When I first started reading it, I thought shit, I've made a terrible mistake. The book opens with Dennis talking about his time cleaning up after elderly patients on a dementia ward, and I thought this is going to be too bleak and dull for me to read. However, shortly after this he is asked by another member of a team at the hospital to move to the locked ward for the more seriously ill and disturbed patients, and this is where the book really begins.

I really liked the premise of this book, and the care with which he treats the memory of his former patients is very humbling. There is a huge scope of illness, and the book was very educational in places, and a good way to get an insight into the day-to-day workings of being a psychiatric orderly on this kind of ward.

It was far from perfect - I feel kind of mean saying this, but I didn't always like the writing style. It seemed like it was trying too hard, and had too many mixtures of elements. There were lots of very awkward turns of phrase, and it was both too serious and too casual at the same time. The author's narrator voice is quite formal and instructional, and then the author as the character seems much more joke-y, and he writes himself with a Scottish accent (along with the other staff and patients). I found this to be distracting and unnecessary, and it didn't add anything for me (probably showing my southern bias here). The little puns and turns of phrase also turned me off (for example he says 'going out to blacken a lung' instead of 'smoking' - this phrase alone is fine, but he uses it repeatedly and it gets kind of lame).

I also wished we could have stayed with the characters for longer. At the outset of the book, Dennis explains that he has kept things at a deliberate distance and changed certain facts to protect the identities of the individuals involved, however the lack of consistent characters made it seem more shallow, I guess. I also didn't really come away with enough of an impression of Dennis himself.

Anyway, that's all.

Next time: First Among Sequels by Jasper Fforde

65/111 - Sunbathing in the Rain by Gwyneth Lewis

I bought this book a little while ago, but it's not until recently that I decided to read it. The strapline describes is as 'a cheerful book about depression', however I'm not really sure this fits the bill.
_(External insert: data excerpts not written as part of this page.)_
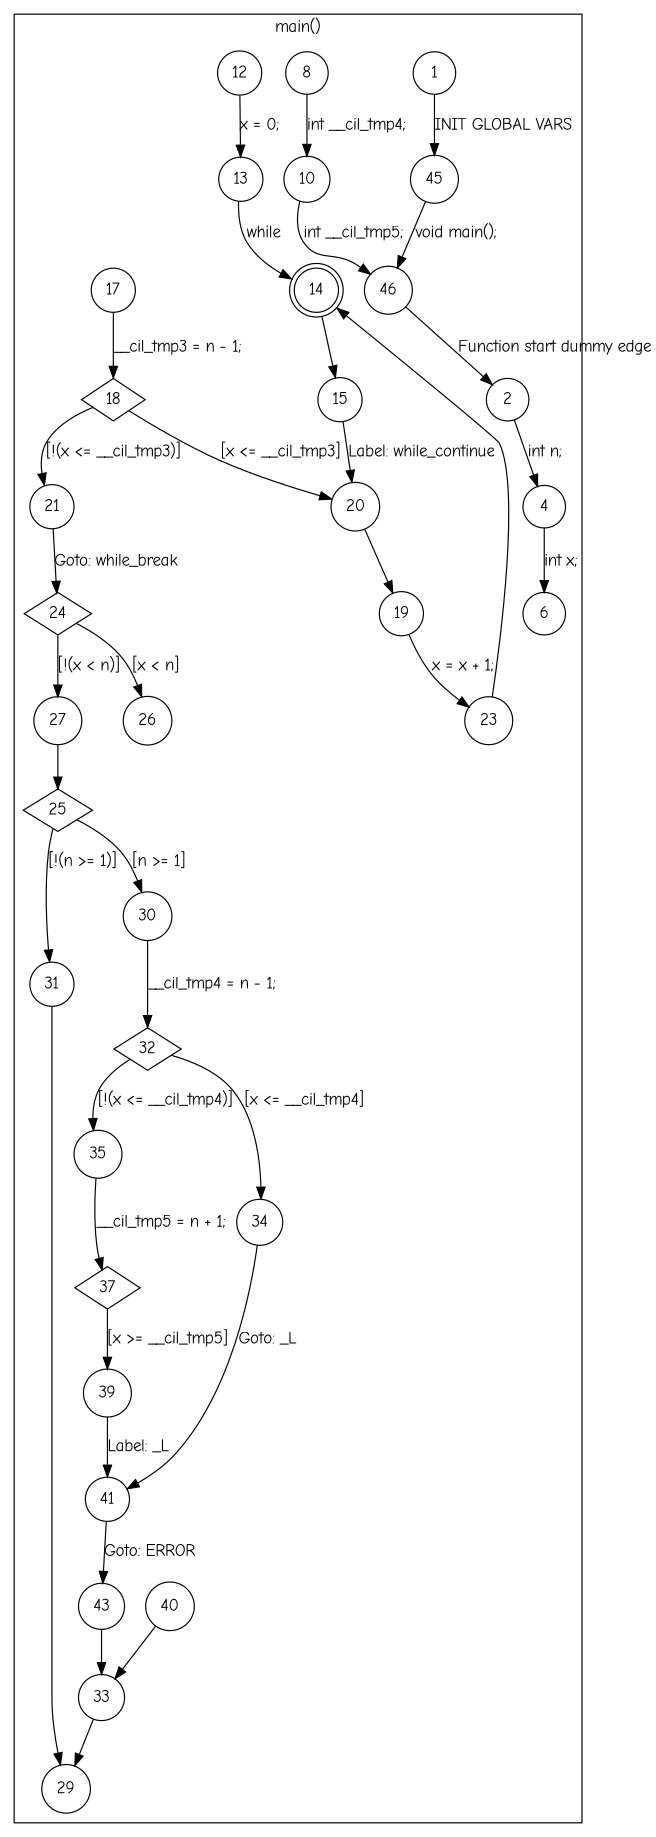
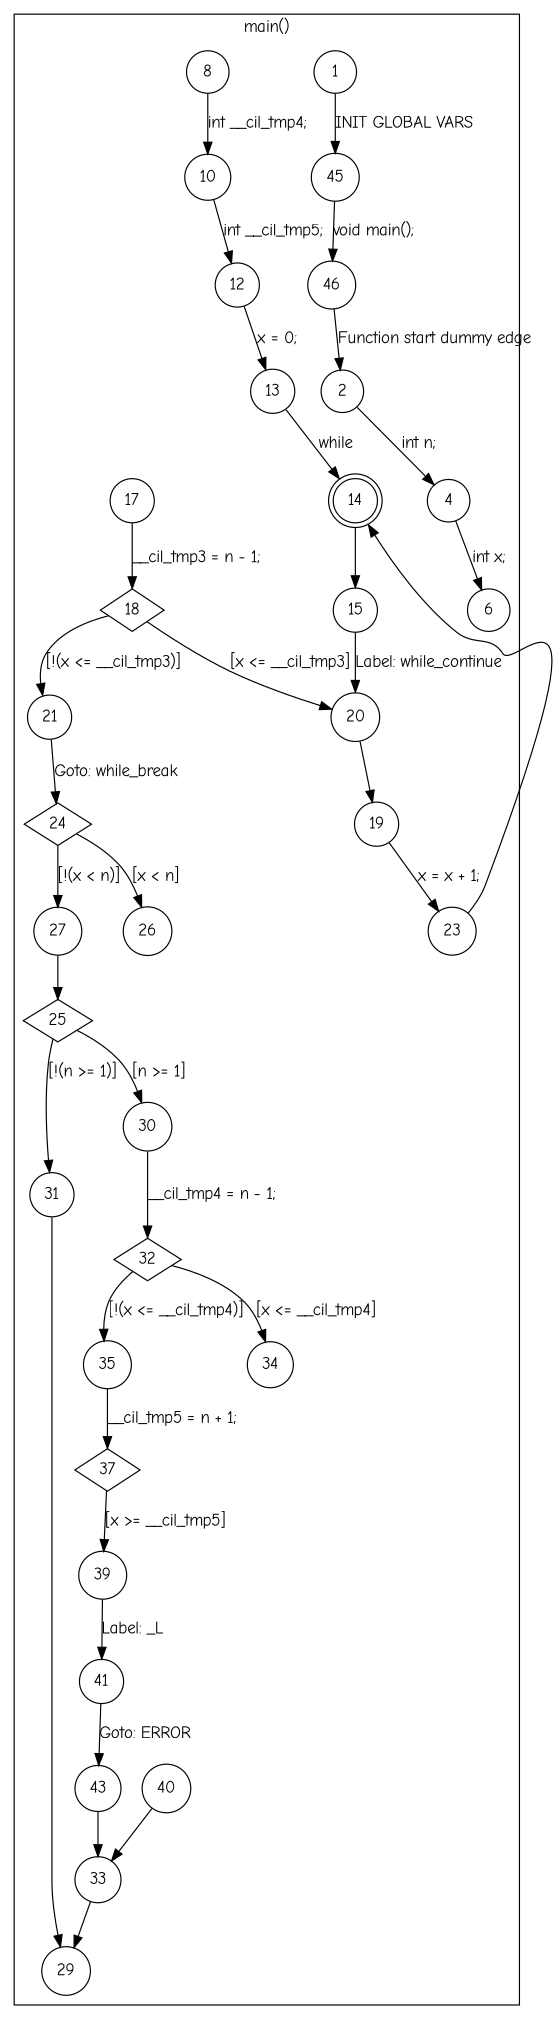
  digraph {
    fontname="Comic Neue"
    node [fontname="Comic Neue" shape=circle]
    edge [fontname="Comic Neue"]
    14 [shape=doublecircle]
    15
    18 [shape=diamond]
    21
    20
    24 [shape=diamond]
    27
    26
    25 [shape=diamond]
    31
    30
    32 [shape=diamond]
    35
    34
    37 [shape=diamond]
    40
    39
    1
    45
    46
    2
    4
    6
    8
    10
    12
    13
    17
    19
    23
    29
    41
    43
    33
    subgraph cluster_1 {
      label="main()"
      14
      15
      18
      21
      20
      24
      27
      26
      25
      31
      30
      32
      35
      34
      37
      40
      39
      1
      45
      46
      2
      4
      6
      8
      10
      12
      13
      17
      19
      23
      29
      41
      43
      33
    }
    14 -> 15
    15 -> 20 [label="Label: while_continue"]
    18 -> 21 [label="[!(x <= __cil_tmp3)]"]
    18 -> 20 [label="[x <= __cil_tmp3]"]
    21 -> 24 [label="Goto: while_break"]
    20 -> 19
    24 -> 27 [label="[!(x < n)]"]
    24 -> 26 [label="[x < n]"]
    27 -> 25
    25 -> 31 [label="[!(n >= 1)]"]
    25 -> 30 [label="[n >= 1]"]
    31 -> 29
    30 -> 32 [label="__cil_tmp4 = n - 1;"]
    32 -> 35 [label="[!(x <= __cil_tmp4)]"]
    32 -> 34 [label="[x <= __cil_tmp4]"]
    35 -> 37 [label="__cil_tmp5 = n + 1;"]
-   34 -> 41 [label="Goto: _L"]
    37 -> 39 [label="[x >= __cil_tmp5]"]
    40 -> 33
    39 -> 41 [label="Label: _L"]
    1 -> 45 [label="INIT GLOBAL VARS"]
    45 -> 46 [label="void main();"]
    46 -> 2 [label="Function start dummy edge"]
    2 -> 4 [label="int n;"]
    4 -> 6 [label="int x;"]
    8 -> 10 [label="int __cil_tmp4;"]
-   10 -> 46 [label="int __cil_tmp5;"]
+   10 -> 12 [label="int __cil_tmp5;"]
    12 -> 13 [label="x = 0;"]
    13 -> 14 [label=while]
    17 -> 18 [label="__cil_tmp3 = n - 1;"]
    19 -> 23 [label="x = x + 1;"]
    23 -> 14
    41 -> 43 [label="Goto: ERROR"]
    43 -> 33
    33 -> 29
  }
A couple of years ago I read Sally Brampton's Shoot the Damn Dog, which was excellent from both a personal viewpoint and as a way of explaining and putting into words what depression really is. On the contrary, Sunbathing in the Rain can't seem to decide what it wants to be - memoir, book of motivational quotes, poetry collection.

The book itself is written in lots of small sections, and the author explains that this is because she has designed the book in part to be accessible to people who are currently depressed, and so the chunks are very small because depression robs you of your ability to take in information. This is really thoughtful, however I found it to be quite distracting and I wasn't able to follow one train of thought, so the unconventional structure didn't really work for me.

That's pretty much all I have to say about this book. I skimmed it on the train, mostly, and didn't have any strong feelings other than mild boredom.